Viele Beobachter rechneten bei diesem Kellerduell mit zwei abwartenden, sich belauernden Mannschaften. Doch den 246 Zuschauern auf dem Nebenplatz des Weserstadions bot sich eine abwechslungsreiche Partie, insbesondere im ersten Durchgang.
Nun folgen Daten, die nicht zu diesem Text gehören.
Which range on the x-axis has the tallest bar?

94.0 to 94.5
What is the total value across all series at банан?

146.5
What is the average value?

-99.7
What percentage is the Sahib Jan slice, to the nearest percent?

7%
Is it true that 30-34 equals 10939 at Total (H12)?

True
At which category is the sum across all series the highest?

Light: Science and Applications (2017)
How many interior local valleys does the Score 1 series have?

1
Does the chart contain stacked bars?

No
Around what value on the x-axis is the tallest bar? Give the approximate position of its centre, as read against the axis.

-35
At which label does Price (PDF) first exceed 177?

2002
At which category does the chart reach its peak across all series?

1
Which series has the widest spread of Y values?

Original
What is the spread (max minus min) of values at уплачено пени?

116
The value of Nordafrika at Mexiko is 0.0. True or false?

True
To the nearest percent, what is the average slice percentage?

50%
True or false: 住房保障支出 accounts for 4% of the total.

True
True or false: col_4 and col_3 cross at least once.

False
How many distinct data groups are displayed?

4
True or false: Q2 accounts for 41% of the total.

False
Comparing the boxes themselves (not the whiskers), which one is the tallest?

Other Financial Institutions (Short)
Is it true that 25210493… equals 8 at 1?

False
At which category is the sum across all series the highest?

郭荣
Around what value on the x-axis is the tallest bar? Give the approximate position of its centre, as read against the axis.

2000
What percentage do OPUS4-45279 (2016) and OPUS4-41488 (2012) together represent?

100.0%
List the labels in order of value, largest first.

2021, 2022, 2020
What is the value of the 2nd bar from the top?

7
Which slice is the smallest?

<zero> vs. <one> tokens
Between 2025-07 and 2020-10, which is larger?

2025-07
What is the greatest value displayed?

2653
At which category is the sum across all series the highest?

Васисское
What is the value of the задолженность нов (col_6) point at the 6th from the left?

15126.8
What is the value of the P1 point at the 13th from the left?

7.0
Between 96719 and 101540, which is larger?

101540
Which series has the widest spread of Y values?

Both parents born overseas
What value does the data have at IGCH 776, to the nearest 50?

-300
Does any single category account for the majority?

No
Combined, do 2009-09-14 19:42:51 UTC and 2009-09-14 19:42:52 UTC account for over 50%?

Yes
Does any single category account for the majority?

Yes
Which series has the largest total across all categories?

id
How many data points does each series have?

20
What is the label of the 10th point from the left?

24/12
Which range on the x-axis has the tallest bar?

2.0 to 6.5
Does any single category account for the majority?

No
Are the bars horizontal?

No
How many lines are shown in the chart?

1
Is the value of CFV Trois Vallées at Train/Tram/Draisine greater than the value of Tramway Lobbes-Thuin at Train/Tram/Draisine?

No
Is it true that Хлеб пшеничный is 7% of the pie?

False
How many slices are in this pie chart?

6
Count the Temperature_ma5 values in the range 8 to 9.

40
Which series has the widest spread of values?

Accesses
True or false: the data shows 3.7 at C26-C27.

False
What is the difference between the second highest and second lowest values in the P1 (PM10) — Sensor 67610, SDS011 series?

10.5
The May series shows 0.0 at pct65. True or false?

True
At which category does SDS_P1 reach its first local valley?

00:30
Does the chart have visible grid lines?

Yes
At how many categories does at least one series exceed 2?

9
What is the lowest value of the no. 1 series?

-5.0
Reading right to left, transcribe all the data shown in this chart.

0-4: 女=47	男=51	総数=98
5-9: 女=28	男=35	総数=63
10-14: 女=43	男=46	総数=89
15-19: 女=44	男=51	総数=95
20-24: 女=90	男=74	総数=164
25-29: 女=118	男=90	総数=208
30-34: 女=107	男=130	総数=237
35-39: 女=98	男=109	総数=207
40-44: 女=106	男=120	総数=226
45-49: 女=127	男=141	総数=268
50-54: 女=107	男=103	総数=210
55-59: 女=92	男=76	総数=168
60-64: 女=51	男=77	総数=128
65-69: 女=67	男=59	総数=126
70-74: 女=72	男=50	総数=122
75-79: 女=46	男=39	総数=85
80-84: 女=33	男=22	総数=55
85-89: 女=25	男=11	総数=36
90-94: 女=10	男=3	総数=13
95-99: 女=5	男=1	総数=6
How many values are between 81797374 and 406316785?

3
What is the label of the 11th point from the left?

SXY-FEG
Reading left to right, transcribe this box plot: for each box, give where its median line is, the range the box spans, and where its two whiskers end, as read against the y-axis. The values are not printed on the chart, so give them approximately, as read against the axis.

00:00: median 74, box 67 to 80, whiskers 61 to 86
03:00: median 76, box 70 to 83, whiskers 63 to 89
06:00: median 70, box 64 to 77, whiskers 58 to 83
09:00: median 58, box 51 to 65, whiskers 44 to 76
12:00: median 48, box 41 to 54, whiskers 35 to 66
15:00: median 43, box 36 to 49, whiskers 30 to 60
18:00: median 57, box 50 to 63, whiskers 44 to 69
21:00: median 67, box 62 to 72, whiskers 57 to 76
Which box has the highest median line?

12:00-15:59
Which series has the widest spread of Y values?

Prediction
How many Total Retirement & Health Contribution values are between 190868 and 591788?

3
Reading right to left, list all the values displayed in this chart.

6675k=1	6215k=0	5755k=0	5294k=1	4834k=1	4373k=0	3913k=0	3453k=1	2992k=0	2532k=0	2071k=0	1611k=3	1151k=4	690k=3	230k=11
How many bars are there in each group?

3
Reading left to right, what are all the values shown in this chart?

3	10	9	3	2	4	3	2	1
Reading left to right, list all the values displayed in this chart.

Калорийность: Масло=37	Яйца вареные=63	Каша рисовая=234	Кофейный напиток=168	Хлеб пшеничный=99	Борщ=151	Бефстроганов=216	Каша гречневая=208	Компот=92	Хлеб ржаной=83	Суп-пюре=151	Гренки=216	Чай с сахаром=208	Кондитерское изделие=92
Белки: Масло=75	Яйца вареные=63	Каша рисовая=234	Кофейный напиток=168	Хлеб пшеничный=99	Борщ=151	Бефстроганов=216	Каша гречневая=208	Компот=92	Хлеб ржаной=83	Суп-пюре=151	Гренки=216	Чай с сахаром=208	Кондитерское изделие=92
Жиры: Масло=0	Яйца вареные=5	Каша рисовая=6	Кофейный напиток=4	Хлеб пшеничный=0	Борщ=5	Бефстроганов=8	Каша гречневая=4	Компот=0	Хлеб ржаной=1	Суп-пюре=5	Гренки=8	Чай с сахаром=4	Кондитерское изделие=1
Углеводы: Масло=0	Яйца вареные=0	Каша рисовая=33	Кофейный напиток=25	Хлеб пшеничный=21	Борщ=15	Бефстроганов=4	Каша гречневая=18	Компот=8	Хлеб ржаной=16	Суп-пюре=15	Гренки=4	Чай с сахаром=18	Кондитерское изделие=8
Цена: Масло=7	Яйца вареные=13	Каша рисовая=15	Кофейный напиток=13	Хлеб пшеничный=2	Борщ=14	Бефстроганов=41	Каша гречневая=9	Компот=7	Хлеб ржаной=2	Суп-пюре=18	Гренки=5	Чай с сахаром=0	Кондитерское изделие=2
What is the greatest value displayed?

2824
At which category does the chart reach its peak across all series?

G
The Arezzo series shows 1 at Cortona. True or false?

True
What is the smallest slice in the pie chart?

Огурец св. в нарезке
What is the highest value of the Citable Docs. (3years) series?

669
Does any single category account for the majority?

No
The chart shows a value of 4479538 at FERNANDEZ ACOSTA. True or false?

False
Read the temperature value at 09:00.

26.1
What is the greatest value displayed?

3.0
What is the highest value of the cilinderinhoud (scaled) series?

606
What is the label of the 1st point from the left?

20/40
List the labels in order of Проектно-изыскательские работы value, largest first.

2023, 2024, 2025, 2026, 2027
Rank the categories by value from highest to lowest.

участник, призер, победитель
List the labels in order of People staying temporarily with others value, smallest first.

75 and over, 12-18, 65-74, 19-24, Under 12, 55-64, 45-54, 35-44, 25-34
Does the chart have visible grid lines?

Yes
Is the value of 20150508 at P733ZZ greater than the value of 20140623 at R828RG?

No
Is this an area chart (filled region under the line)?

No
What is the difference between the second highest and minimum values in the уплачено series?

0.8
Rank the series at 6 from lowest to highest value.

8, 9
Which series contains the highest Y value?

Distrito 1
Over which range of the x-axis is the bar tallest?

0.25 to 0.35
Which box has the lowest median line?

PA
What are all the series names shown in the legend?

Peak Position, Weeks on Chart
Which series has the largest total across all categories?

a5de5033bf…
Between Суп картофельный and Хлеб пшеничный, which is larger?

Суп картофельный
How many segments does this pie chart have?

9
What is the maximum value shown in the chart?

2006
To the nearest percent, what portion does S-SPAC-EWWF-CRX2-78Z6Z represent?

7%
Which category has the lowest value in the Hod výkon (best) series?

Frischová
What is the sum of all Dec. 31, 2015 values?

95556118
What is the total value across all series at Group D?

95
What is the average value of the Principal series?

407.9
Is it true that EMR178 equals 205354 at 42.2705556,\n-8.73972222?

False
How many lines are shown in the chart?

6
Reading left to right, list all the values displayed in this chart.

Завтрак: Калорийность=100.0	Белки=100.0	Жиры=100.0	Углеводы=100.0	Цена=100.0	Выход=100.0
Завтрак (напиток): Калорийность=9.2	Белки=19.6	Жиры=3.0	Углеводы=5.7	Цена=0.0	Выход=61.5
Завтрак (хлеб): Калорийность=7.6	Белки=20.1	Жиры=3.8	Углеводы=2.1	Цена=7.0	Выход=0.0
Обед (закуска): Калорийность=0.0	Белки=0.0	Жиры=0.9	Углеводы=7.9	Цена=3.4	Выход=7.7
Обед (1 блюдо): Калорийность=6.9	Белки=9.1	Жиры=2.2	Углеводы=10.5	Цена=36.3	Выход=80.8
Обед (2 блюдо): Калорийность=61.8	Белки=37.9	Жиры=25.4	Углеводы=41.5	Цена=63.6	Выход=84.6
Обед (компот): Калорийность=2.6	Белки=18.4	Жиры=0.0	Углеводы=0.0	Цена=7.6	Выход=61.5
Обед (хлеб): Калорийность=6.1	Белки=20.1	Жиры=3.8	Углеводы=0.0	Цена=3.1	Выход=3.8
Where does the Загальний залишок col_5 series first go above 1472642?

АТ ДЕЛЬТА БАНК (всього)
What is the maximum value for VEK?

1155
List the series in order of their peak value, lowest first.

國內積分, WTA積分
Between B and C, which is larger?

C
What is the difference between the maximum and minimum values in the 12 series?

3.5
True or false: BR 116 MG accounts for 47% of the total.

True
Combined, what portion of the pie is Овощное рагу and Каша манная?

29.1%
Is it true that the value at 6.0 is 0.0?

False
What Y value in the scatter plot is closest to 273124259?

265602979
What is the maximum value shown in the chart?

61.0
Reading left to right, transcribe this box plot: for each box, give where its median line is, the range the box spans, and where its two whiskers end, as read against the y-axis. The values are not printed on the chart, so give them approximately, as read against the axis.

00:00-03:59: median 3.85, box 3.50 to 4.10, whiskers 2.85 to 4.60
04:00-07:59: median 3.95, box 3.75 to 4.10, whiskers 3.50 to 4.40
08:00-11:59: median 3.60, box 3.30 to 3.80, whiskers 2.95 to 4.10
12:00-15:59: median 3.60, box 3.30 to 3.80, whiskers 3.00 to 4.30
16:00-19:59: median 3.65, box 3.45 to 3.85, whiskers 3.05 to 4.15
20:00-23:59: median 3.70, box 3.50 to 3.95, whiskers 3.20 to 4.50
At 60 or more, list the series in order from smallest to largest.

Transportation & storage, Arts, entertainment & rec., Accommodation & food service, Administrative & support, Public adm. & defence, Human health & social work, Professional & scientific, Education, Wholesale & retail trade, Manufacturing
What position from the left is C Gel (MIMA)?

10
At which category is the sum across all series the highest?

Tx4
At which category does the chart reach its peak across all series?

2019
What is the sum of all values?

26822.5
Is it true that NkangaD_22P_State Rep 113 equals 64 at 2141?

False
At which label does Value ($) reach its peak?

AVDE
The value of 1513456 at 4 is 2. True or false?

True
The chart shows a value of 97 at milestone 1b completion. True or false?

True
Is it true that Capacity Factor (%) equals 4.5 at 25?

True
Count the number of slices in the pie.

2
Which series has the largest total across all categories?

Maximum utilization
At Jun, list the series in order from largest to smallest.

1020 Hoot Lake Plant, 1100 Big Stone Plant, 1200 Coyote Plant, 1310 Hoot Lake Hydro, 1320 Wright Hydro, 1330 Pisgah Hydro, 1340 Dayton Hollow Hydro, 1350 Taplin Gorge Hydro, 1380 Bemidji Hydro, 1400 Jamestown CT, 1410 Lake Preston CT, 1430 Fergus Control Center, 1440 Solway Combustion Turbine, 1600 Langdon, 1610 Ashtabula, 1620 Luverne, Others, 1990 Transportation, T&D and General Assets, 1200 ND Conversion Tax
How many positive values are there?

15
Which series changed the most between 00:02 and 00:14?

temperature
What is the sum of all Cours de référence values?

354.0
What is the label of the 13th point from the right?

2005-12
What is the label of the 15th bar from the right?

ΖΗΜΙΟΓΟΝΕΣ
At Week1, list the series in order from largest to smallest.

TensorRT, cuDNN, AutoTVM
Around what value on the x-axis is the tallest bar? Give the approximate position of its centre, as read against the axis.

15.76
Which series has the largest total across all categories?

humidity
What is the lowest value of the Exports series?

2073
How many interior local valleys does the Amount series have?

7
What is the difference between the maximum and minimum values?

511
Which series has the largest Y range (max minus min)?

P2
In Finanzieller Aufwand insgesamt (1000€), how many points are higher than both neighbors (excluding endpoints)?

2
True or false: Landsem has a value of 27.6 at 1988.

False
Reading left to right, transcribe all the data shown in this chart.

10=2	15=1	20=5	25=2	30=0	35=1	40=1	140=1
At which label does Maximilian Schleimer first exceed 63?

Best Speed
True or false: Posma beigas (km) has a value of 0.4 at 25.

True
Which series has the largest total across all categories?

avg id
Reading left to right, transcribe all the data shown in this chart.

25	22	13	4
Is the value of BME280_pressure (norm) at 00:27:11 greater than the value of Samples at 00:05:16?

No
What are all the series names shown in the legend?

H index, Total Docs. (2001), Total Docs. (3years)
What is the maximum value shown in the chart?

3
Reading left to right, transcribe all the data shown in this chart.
Den Kölnerinnen gelang ein schöner Spielzug, den Islacker mit einem Pass in die Spitze zu Weronika Zawistowska einleitete. Die Polin legte quer und die mitgelaufene Eunice Beckmann verpasste den Ball in der Mitte nur knapp (18.). Auf der Gegenseite behielt Kölns Torfrau Manon Klett die Nerven und parierte einen Schuss von Jasmin Sehan (31.).

Glücksmoment des Tages 

Es war die 66. Minute, als die bereits verwarnte Adriana Achcinska äußerst rustikal in den Zweikampf mit Jasmin Sehan ging. Bei einer zweiten gelben Karte hätte sich niemand beschweren dürfen. Die Schiedsrichterin Dr. Riem Hussein ließ jedoch Gnade vor Recht ergehen, sodass die körperbetont auftretende polnische Nationalspielerin auf dem Rasen bleiben durfte.

Schlachtenbummler des Tages

Es war eine kleine, rund ein Dutzend Fans zählende Gruppierung aus Köln, die sich an der Seite hinter den Trainerbänken hinter der bekannten Zaunfahne „1. FC Köln Powerfrauen“ versammelte und sich immer wieder mal akustisch zu Wort meldete. Gerade bei der übersichtlichen Kulisse an der Weser fiel die Gruppe durchaus auf.

Fazit

Das Unentschieden war am Ende leistungsgerecht, auch wenn Bremen dem Siegtreffer in der zweiten Hälfte etwas näher war als Köln. Mit dem Zähler hat der FC das Minimalziel erreicht, denn Verlieren war an der Weser verboten. Sollte nach der Länderspielpause am 5. Dezember gegen Sand ein Heimsieg gelingen, können die Kölnerinnen entspannte Weihnachten feiern und allmählich für ein zweites Bundesliga-Jahr planen.